■ **Short exercise**
According to the report on Lebanon's third round of national dialogue, on which dates will the next rounds be held?

■ **Text segment**
Lebanon's rival leaders met on Tuesday for the third round of national dialogue amid heavy reinforcements made by security forces to stop protesters from reaching the parliament building in downtown Beirut's Nejmeh Square.
A terse statement said the conferees focused on the issue of the presidential vacuum and that the next rounds of national dialogue will be held on October 6, 7 and 8.
Marada Movement leader MP Suleiman Franjieh told reporters that the meeting was “more than positive.”
For his part, Progressive Socialist Party leader MP Walid Jumblat said “the debate is continuous and serious,” declining to reveal more details.
He however said that the dialogue parties will not agree on a new president “unless they take us to the Seychelles islands.”
Meanwhile, Change and Reform bloc leader MP Michel Aoun “gave up his demand on electing a president by a popular vote and spoke of a proportional representation (electoral) law based on 15 electorates,” LBCI television said.

■ **Dataset excerpts**
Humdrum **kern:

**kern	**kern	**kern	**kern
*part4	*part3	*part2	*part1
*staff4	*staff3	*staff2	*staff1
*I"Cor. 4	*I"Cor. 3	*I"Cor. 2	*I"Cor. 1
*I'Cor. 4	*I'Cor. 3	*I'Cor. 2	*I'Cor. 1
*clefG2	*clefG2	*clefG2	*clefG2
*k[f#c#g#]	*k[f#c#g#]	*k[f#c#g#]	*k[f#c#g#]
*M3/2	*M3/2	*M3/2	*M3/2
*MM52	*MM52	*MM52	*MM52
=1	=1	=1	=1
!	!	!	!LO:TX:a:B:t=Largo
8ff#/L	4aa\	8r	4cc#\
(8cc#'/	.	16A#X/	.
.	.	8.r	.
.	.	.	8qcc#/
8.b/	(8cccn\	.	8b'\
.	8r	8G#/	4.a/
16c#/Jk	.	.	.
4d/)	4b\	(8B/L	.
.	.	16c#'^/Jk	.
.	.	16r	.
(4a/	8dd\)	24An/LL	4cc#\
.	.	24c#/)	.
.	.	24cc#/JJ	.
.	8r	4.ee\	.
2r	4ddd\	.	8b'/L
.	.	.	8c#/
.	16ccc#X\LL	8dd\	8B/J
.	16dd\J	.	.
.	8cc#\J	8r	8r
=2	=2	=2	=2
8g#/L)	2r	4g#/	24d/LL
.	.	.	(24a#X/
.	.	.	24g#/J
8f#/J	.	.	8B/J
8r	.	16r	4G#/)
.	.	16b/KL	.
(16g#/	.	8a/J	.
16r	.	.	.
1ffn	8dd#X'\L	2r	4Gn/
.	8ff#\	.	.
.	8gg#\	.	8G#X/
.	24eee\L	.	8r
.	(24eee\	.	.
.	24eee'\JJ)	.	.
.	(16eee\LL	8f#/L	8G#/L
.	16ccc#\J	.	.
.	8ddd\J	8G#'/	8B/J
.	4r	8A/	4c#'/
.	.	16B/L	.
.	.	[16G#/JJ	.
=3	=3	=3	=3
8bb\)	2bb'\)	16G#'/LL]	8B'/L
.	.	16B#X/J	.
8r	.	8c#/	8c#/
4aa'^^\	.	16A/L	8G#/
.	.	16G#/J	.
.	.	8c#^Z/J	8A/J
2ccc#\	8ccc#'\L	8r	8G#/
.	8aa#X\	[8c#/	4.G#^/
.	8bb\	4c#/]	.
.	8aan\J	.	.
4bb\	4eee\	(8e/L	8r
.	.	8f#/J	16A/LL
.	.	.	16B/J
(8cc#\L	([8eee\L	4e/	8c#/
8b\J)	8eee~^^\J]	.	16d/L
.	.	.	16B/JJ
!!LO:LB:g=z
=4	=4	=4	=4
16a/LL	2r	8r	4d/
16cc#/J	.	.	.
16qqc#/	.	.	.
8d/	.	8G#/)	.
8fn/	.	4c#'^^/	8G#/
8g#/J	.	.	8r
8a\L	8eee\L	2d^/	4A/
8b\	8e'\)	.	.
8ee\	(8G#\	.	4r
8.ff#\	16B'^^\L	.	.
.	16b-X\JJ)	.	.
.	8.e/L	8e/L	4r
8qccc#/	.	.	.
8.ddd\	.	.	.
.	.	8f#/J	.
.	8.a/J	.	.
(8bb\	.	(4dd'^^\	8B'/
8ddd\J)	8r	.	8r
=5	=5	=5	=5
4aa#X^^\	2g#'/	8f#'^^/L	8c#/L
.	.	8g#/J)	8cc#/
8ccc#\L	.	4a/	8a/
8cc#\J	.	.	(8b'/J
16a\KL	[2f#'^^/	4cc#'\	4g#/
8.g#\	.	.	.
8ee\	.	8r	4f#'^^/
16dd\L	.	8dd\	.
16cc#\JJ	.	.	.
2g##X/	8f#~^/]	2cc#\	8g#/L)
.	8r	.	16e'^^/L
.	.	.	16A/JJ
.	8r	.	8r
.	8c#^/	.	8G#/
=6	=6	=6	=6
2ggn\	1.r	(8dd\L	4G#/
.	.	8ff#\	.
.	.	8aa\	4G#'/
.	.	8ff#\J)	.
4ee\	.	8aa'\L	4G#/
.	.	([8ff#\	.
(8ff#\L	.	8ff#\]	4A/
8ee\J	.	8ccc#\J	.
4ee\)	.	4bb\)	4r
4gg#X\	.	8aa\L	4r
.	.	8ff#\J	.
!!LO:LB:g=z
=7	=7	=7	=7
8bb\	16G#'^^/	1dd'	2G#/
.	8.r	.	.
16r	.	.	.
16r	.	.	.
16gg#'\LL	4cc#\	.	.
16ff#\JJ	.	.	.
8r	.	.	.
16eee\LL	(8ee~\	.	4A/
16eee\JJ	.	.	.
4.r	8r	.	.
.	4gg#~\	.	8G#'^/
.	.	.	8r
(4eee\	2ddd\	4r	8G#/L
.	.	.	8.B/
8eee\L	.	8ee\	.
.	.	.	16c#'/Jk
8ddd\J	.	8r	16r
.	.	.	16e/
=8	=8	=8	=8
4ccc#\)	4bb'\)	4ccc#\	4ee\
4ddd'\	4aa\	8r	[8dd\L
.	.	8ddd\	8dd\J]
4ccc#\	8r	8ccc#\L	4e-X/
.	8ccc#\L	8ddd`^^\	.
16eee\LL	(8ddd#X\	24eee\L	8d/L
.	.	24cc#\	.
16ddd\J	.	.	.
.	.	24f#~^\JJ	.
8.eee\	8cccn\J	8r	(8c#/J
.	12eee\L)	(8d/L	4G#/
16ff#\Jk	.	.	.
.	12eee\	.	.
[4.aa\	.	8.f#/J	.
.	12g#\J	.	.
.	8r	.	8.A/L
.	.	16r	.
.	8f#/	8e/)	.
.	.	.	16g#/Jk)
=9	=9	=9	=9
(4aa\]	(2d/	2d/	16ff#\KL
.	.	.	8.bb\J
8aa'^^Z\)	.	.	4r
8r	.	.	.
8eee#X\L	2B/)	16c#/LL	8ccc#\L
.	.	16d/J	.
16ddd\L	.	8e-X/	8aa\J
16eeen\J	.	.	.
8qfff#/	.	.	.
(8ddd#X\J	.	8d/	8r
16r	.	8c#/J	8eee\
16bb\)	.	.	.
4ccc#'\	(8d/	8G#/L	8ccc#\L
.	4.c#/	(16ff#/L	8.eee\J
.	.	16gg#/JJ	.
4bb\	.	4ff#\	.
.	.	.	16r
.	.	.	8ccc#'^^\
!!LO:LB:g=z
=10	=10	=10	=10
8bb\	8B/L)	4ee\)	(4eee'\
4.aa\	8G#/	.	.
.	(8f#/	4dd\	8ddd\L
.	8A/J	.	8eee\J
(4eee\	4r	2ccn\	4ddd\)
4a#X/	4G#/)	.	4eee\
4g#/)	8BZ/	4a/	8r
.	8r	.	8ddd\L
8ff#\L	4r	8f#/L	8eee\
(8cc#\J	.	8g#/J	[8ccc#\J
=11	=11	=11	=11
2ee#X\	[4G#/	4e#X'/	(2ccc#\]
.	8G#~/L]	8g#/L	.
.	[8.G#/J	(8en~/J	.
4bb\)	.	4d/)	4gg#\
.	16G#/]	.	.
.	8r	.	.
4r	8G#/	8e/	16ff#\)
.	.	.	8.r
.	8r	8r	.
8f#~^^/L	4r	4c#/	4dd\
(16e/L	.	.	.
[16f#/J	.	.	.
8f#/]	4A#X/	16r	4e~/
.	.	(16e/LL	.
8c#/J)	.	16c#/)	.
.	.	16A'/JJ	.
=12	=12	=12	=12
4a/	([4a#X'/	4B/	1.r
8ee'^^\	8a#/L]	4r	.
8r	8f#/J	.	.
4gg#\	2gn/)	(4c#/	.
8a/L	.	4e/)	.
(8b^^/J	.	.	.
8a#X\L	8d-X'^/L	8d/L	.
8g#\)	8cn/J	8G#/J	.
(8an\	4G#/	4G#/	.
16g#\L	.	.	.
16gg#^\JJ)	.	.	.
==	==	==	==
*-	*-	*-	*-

■ **Output for this exercise**
October 6, 7 and 8.